Yeah, I'd like to just encourage people to get out and ride, whether it is to commute to work or just get out for an afternoon on the weekend. If you need to make a quick run to the store for a loaf of bread, can you make it on your bike instead driving the car? Ride with your kids, get them out of the house. Be a real life advocate for cycling and hold your city leaders accountable for maximizing safety and access for us all. We pay their salaries and vote them in, so make sure they are the stewards they should be for the communities they serve, and let them know we are out there.


Shek said...

That is a cool profile.
I have seen bicycles and rickshaws (pedicabs) being the preferred mode of mass transit in Calcutta mostly dictated by economic conditions. There is a similar sense of community. Everyone knows everyone else and the feeling of personal space is much smaller.

Anonymous said...

Yeah, its a forced condition of the economy here in many ways, but its also part of the culture they never let go of in the first place. Only the biggest intersections even have traffic lights (picture the intersection of Atlantic and St. Johns Bluff). No painted lane divisions, no street signs.

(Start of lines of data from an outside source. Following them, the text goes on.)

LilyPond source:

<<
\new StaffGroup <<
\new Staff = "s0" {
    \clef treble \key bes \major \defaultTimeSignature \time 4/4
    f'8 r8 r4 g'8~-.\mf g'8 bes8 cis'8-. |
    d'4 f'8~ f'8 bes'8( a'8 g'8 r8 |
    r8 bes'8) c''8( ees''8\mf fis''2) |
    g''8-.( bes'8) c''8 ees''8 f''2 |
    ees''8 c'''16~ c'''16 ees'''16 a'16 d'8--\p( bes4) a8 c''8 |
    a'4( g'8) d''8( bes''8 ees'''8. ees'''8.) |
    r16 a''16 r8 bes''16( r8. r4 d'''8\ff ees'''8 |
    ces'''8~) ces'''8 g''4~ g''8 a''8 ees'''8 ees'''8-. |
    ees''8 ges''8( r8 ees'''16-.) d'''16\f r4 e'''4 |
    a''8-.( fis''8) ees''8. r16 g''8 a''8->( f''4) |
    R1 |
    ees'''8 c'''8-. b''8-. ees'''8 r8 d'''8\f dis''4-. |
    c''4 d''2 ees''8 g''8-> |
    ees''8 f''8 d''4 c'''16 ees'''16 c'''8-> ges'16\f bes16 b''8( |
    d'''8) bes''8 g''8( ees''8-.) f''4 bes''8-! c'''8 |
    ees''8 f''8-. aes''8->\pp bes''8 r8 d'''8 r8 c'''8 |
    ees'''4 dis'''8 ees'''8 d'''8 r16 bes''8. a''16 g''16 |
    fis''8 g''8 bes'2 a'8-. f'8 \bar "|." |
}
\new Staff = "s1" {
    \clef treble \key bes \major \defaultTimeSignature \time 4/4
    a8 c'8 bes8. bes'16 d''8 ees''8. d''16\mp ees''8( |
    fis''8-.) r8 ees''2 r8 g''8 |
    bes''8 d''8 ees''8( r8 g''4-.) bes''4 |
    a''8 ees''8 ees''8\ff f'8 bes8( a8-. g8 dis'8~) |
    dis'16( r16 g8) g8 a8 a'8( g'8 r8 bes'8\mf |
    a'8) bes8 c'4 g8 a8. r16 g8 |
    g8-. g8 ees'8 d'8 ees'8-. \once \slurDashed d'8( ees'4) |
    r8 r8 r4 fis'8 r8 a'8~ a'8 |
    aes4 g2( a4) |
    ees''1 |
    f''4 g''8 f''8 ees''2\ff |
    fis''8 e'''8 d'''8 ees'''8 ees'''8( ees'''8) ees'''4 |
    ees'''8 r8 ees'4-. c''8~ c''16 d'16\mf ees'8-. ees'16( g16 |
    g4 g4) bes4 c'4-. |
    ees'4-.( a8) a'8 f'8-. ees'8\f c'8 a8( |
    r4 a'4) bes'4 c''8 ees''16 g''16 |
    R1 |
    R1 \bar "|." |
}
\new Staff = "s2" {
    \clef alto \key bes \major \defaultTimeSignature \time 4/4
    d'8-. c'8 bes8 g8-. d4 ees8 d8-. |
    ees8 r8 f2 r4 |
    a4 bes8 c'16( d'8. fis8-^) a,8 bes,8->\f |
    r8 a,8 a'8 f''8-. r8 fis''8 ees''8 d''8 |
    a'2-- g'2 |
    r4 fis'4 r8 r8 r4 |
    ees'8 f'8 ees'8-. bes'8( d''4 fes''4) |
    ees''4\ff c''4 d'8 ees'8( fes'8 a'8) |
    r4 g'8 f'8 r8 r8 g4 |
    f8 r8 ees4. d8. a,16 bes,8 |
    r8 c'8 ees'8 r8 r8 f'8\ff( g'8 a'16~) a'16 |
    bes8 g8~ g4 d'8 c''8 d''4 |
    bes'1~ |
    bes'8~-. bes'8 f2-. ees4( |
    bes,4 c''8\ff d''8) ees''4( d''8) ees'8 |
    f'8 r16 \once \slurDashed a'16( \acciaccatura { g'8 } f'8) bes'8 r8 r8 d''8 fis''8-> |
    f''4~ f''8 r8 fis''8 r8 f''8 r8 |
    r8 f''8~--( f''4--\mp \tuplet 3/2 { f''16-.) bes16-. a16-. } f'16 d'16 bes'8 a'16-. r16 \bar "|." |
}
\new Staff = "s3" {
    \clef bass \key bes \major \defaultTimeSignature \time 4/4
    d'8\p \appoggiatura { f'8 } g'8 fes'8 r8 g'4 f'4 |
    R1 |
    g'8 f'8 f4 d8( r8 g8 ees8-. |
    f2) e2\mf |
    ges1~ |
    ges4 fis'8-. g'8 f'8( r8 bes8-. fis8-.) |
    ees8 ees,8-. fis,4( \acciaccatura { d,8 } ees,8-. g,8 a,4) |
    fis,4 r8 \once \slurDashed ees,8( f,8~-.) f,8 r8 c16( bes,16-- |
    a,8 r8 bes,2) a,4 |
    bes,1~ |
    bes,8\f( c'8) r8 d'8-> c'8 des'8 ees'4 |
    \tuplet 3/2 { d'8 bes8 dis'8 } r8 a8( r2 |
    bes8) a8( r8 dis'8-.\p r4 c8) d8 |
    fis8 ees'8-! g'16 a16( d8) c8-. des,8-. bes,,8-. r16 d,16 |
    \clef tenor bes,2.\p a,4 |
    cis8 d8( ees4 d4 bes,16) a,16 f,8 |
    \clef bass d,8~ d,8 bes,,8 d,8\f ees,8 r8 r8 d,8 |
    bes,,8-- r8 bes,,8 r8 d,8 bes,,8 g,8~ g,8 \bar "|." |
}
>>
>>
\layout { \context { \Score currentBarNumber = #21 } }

People just know how to look out for each other here...for the most part. :-) You still gotta watch for those cellphone using scooter drivers, and people who are also driving drunk.


Anonymous said...

Oh, and I said the name of the odd, thai style volleyball was paytong. I was in error. It is called takraw. Paytong (or patong) is another game played with metal balls on the ground.

(my bad)


GhostRider said...

Awesome profile.

Matt, I'm really starting to like your questions better than the ones we use! I may "borrow back" from you one of these days!!!

Bike Jax said...

Thanks Ghostrider. It's easy to have a great profile when you have someone as awesome Terri to profile.

I have noticed however that none of the profiles we have done here at Bike Jax are employed in the field of IT, unlike those done at Bike Commuters. What do think that says about Jacksonville?

Jack, feel free to "borrow" anything you want from Bike Jax. We are all in it for the same goal. To Kill Whitey!!!.... No wait. That's wrong... Kill the car!! Yeah, that's it. Kill the car.

Notice: Bike Jax does not condone the killing of anything. We however are fine with minor maiming and/or the occasional laceration or contusion. Carry on.

Shek said...

Most IT people are the Indians in my neighborhood. My people have the majority market share! They are perfectly content in their Civics, Camrys and Corollas.

Anonymous said...

I LOVED this profile. Ah, good work people.

GhostRider said...

What does it say? Hmmm...less nerds in J'ville? Mysterious, to be sure. I am amazed by the number of IT folks who are also bike commuters -- someone tried to explain it once to me but the reasoning just didn't make any sense.